- Camilla Horn, David Manners and Greta Nissen in the film
- Directed by: Robert Milton
- Written by: Horton Giddy (play); Clifford Grey; Wolfgang Wilhelm;
- Produced by: Walter C. Mycroft
- Starring: Greta Nissen; David Manners; Clifford Mollison;
- Cinematography: Claude Friese-Greene
- Music by: Van Phillips
- Production company: British International Pictures
- Distributed by: Wardour Films
- Release date: May 1934;
- Running time: 66 minutes
- Country: United Kingdom
- Language: English

= The Luck of a Sailor =

The Luck of a Sailor (also known as Contraband) is a 1934 British romance film directed by Robert Milton and starring Greta Nissen, David Manners and Clifford Mollison. It was written by Clifford Grey and Wolfgang Wilhelm based on the play by Horton Giddy, and was made at Elstree Studios as a quota quickie.

==Plot==
Prince Karl is the exiled heir to the throne of Amnesia, currently manager of a nightclub in England. As a publicity stunt he marries the penniless Princess Helena. Suddenly, he is recalled to Amnesia as King, and sets sail with his new wife. She is in love with a naval officer, Captain Colin, and by coincidence he is in command of their ship. When Karl succumbs to sea sickness, Helena is free to flirt with Colin. Arriving in Amnesia, Karl discovers that he is expected to marry an heiress, and Helena divorces him, leaving her free to marry Colin.

==Cast==
- Greta Nissen as Queen Helena
- David Manners as Captain Colin
- Clifford Mollison as Shorty
- Camilla Horn as Louise
- Hugh Wakefield as King Karl
- Lawrence Grossmith as Silvius
- Reginald Purdell as Jenkins
- H. F. Maltby as Admiral
- Jimmy Godden as Betz
- Jean Cadell as Princess Rosanna
- Cecil Ramage as owner
- Gus McNaughton as official
- Arnold Lucy
- J.H. Roberts

== Reception ==
Kine Weekly wrote: "Ruritanian romantic comedy with a nautical flavour which is richer in stars than story values. The plot is pleasant, but so slight that the principal players are seldom given a chance to shine individually."

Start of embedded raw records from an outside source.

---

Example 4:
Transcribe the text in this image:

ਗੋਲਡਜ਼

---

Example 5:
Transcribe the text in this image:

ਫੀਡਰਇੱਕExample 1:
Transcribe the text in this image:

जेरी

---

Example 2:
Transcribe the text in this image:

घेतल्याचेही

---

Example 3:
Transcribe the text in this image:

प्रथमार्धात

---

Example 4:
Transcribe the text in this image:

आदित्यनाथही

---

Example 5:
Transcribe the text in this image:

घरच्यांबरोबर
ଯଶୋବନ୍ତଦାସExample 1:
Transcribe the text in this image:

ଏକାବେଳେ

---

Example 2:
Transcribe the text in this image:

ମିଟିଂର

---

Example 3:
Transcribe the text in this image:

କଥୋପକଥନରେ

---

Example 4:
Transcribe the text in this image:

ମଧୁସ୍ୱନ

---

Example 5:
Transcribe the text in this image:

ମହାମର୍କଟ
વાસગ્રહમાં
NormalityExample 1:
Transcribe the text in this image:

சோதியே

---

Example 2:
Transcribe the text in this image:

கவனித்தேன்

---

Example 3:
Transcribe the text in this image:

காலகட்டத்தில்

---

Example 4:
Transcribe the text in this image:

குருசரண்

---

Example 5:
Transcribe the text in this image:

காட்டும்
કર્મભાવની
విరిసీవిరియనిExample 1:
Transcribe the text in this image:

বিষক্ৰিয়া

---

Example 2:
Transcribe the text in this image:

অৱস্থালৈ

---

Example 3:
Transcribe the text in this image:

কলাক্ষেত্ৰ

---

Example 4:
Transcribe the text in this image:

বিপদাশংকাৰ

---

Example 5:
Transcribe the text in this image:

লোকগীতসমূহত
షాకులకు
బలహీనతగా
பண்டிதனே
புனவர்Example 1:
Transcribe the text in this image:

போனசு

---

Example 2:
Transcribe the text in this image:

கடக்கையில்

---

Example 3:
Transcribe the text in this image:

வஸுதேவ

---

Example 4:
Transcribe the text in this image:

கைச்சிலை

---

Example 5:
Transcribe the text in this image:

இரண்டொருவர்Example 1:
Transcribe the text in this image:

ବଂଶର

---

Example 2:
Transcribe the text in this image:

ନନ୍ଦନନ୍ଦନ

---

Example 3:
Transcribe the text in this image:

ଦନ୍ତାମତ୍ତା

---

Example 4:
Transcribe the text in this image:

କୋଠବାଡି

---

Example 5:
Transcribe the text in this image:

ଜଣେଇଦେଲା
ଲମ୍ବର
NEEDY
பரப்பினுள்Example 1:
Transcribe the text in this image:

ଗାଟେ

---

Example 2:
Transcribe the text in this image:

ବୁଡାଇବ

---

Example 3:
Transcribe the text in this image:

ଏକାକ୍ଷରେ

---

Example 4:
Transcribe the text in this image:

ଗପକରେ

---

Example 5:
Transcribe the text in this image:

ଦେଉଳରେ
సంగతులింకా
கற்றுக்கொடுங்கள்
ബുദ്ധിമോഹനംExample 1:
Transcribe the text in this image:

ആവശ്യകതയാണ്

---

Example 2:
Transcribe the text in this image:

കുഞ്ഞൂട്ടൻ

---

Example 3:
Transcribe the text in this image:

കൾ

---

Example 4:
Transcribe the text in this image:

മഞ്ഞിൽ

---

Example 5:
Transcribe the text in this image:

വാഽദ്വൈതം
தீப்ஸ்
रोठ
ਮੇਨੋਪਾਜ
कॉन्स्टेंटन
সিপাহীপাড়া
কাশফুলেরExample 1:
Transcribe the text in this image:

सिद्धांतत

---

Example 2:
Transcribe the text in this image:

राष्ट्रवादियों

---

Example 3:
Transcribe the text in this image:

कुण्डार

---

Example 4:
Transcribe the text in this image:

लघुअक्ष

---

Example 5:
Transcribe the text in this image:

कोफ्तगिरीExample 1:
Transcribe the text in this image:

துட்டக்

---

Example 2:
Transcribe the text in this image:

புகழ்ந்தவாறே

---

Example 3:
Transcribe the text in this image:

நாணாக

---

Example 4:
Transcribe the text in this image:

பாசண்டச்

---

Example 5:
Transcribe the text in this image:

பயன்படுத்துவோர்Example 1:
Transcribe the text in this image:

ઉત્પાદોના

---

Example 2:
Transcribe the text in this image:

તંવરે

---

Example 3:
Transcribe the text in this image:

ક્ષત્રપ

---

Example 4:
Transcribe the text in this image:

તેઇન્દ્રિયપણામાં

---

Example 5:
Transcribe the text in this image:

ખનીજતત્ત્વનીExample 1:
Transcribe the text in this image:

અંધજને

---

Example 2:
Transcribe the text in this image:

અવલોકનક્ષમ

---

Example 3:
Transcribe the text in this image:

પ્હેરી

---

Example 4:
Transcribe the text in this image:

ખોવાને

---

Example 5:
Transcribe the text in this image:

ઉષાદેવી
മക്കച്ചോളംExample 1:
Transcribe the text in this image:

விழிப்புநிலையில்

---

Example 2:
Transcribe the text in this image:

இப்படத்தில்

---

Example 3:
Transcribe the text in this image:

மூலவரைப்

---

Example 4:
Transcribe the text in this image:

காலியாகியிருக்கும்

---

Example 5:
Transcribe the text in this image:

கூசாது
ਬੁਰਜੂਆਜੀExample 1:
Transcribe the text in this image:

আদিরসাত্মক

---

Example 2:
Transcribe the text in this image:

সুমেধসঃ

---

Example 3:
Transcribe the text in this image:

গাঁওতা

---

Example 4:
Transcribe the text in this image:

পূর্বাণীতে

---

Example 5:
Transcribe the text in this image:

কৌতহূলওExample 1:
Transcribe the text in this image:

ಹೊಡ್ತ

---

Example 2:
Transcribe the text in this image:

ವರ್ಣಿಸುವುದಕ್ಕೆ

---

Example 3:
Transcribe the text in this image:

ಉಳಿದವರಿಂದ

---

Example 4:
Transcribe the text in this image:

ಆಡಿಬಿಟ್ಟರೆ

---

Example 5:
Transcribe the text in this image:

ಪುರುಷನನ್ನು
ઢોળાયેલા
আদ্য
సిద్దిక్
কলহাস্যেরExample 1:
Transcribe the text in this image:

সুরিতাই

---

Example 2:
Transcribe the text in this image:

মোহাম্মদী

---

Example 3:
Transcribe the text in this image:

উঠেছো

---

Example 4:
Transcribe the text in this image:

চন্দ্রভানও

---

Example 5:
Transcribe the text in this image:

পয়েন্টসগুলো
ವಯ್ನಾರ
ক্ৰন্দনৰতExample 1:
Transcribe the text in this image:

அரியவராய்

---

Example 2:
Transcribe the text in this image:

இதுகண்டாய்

The Daily Film Renter wrote: "Lack of cohesive story results in draggy production that fails to achieve conviction. None of the half-dozen competent principals given any chance, though pleasant individual portrayals infuse faint spark into proceedings. Disappointing in general values, film is one whose appeal is limited to less critical popular halls."